Je remarque également que le raisonnement selon lequel il faut voter pour ce qui relève de son propre intérêt est très très très libéral. C'est même la "barbarie libérale poussée à son paroxysme" disait Gauchet il y a peu. Ou pour le dire autrement, c'est l'immaturité la plus totale, l'enfance la plus manifeste, l'enfance incapable de sortir de sa propre sphère personnelle et égoïste.

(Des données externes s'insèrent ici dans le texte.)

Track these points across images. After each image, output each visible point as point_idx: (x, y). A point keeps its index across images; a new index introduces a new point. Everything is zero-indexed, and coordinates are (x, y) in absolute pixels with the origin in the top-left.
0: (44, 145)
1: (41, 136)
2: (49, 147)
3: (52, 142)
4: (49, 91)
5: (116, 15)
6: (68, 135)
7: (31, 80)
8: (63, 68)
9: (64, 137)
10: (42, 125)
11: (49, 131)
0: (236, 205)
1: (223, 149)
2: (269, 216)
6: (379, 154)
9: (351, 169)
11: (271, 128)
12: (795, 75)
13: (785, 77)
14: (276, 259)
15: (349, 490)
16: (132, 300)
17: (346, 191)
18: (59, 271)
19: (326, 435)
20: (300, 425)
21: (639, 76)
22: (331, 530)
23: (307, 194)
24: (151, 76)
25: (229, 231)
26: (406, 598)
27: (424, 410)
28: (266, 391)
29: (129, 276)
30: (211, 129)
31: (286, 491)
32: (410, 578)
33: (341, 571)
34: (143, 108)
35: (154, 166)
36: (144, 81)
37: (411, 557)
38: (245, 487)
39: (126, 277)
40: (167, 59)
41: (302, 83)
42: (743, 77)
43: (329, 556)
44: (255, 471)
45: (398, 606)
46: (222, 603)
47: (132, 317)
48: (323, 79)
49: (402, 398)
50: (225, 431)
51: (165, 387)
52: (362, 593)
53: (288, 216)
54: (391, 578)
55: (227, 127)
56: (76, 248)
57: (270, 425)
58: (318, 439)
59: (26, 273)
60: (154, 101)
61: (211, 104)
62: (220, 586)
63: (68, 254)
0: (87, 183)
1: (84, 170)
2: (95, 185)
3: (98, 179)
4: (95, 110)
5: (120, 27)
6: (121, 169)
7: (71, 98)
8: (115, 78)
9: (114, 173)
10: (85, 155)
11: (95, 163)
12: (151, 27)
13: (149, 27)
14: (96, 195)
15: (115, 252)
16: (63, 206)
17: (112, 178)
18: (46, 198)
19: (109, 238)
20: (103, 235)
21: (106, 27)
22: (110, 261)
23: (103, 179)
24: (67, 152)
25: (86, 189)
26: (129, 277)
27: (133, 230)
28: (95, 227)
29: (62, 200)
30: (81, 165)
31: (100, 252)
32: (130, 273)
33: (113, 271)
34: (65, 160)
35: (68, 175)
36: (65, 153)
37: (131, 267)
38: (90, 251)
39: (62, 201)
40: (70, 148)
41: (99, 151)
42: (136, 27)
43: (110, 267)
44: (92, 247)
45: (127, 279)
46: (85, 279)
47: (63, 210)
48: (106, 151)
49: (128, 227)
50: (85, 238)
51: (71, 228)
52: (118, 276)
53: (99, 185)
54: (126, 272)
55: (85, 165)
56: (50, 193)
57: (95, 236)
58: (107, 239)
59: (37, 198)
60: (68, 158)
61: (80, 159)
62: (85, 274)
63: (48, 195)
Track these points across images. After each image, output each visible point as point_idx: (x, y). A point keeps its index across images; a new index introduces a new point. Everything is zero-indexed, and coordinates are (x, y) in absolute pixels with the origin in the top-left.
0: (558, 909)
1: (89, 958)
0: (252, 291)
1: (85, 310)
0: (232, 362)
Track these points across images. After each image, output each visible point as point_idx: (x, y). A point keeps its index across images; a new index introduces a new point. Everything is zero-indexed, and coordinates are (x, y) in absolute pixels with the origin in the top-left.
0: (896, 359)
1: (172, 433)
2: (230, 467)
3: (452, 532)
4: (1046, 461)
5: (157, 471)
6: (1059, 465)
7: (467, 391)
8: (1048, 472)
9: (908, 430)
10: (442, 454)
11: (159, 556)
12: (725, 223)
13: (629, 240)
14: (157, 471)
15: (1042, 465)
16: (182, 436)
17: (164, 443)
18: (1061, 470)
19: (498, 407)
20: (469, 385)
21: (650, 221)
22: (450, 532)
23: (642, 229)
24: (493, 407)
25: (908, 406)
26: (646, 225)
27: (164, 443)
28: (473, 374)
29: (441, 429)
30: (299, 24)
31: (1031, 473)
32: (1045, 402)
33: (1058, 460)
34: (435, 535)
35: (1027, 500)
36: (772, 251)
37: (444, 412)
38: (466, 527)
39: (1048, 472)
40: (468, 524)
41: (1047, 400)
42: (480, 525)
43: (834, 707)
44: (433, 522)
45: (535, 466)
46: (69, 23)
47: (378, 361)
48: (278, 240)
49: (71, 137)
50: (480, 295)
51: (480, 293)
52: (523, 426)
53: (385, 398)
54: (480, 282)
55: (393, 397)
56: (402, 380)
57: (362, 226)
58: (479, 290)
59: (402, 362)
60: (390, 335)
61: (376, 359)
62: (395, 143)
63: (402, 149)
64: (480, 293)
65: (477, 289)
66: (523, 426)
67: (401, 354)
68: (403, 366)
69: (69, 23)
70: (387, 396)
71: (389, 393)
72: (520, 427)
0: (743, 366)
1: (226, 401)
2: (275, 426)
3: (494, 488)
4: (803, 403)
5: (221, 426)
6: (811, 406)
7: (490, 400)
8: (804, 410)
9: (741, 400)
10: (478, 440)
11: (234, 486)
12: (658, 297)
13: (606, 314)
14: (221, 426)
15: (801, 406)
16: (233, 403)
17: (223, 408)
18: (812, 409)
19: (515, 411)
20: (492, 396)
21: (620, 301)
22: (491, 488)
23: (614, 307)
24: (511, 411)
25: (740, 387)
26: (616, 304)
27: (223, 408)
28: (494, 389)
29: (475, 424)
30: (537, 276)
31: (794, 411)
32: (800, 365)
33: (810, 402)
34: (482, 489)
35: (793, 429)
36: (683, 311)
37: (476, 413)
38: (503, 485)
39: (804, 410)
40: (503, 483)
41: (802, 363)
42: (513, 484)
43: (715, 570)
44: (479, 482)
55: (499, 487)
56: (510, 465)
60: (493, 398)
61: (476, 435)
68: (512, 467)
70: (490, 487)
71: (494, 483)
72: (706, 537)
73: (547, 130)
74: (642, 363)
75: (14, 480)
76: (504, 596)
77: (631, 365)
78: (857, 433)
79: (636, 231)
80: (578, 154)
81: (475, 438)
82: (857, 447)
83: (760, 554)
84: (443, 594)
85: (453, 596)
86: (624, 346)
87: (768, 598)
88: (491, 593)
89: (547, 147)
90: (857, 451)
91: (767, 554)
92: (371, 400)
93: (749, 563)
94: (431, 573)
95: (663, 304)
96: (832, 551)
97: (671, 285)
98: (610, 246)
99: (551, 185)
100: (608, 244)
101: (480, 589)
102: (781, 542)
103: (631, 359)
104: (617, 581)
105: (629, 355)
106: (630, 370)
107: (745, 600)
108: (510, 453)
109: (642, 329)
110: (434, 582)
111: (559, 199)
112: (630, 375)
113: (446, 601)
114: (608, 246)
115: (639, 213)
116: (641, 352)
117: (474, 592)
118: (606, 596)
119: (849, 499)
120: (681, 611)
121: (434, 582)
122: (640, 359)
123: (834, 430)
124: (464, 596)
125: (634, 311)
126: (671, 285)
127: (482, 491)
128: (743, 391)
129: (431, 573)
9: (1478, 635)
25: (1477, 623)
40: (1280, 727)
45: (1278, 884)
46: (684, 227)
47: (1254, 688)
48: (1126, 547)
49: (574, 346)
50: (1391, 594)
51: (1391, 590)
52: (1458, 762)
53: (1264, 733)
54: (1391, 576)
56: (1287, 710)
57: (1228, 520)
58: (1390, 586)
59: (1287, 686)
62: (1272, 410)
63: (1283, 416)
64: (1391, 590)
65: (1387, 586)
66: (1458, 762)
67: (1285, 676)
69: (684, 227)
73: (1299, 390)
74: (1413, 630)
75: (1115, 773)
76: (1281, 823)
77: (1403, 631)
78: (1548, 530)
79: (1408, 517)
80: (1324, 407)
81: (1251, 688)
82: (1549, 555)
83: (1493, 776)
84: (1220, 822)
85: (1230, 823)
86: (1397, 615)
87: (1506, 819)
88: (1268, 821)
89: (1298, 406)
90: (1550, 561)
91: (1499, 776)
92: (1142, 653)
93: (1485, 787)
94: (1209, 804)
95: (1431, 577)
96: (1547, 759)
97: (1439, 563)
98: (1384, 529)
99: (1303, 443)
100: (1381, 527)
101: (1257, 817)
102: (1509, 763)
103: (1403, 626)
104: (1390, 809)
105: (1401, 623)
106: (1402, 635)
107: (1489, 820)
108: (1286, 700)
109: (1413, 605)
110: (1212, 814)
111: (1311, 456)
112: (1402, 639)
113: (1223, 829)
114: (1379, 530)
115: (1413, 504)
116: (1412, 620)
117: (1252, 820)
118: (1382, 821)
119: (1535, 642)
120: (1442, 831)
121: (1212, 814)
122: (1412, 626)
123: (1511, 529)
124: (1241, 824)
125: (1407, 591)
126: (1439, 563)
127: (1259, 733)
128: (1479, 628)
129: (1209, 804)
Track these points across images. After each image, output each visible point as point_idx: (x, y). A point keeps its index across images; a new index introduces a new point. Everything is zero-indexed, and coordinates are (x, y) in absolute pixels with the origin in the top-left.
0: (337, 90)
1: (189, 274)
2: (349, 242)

Ecrit par : coincoin | 06 mai 2007

Parce qu'il fait quoi, Solal, Thibaut?

Ecrit par : Bruno | 06 mai 2007

et bien l'Eternel est avec lui

Ecrit par : coincoin | 06 mai 2007

En ce cas: sans doute Systar a-t-il en lui du Solal.
Arrêtons la fausse modestie, hein...

Ecrit par : Bruno | 06 mai 2007

La politique ne m'atteindra qu'à travers la curiosité mêlée à l'exercice de la fortune… Les décisions politiques suscitent de la curiosité. Autant que les embies que je découvre sur la terrasse. Lorsque une volonté politique décide de placer un dos d'âne sur la route que j'emprunte régulièrement, cette décision affecte mes reins... autant que les embies que j'observe... Je suis obligé de me baisser... En face de mon apathie politique, une amie diagnostiqua que mon état d’équilibre me satisfaisait. Un endormi. La société me plait et je participe à l’édification de ses mythes salutaires, dit-elle. Mais elle s’étonnait de se confort puisqu’elle sait que je lis les journaux. Elle devine que je sais vaguement qu’il existe des sans papiers, des tentes dans Paris, des fatigués… j’entends parler d’émeutes à la bastille… Elle pense que je suis debout sur mon ventre pendant que ça souffre en bas… Difficile de crever mon contentement et mes longues vacances… J’essaie de lui expliquer que mon indifférence ne provient pas de mon sommeil… Juste qu’il n’y a rien à attendre. Il n’y a rien à attendre d’une société qui se fonde sur l’amnésie et la fascination ; jouissant d’elle-même comme d’une machine célibataire, diffusant des spectacles qui occupent… Je me suis abstenu de voter (De façon générale, je m’abstiens...) En cadeau, une citation : « Puisque le grand nombre obéit, et obéit jusqu'à se laisser imposer la souffrance et la mort, alors que le petit nombre commande, c'est qu'il n'est pas vrai que le nombre soit une force. Le nombre, quoique l'imagination nous porte à croire, est une faiblesse. La faiblesse est du côté où on a faim, où on s'épuise, où on supplie, où on tremble. Du côté où on vit bien, où on accorde des grâces, on menace. (...) Il ne faut pas en conclure que l'organisation des masses renverserait le rapport ; car elle est impossible. On ne peut établir de cohésion qu'entre une petite quantité d'hommes. Au-delà, il n'y a que juxtaposition d'individus, c'est-à-dire faiblesse. » Simone Weil, Méditation sur l'obéissance et la liberté

Ecrit par : Fougasse | 10 mai 2007

Jolie citation, Fougasse, quoique un peu désespérée à mon goût...
Si tu veux lire un livre assez tonique sur tous ces sujets, il me vient spontanément à l'esprit "La Zone du Dehors" d'Alain Damasio (qui est passé plus haut dans cette conversation me dire qu'il n'était pas content que je sois si coulant avec Sarko), édité chez La Volte. C'est monstrueusement bien écrit, puissant, très visuel et très sensuel, et sur les problèmes entre la masse gérée, la menace, et la possibilité d'inventer de nouvelles libertés, qu'on soit d'accord ou non avec ce livre, il fait réfléchir, avec l'avantage d'être d'une lecture bien moins aride qu'un essai de philo politique.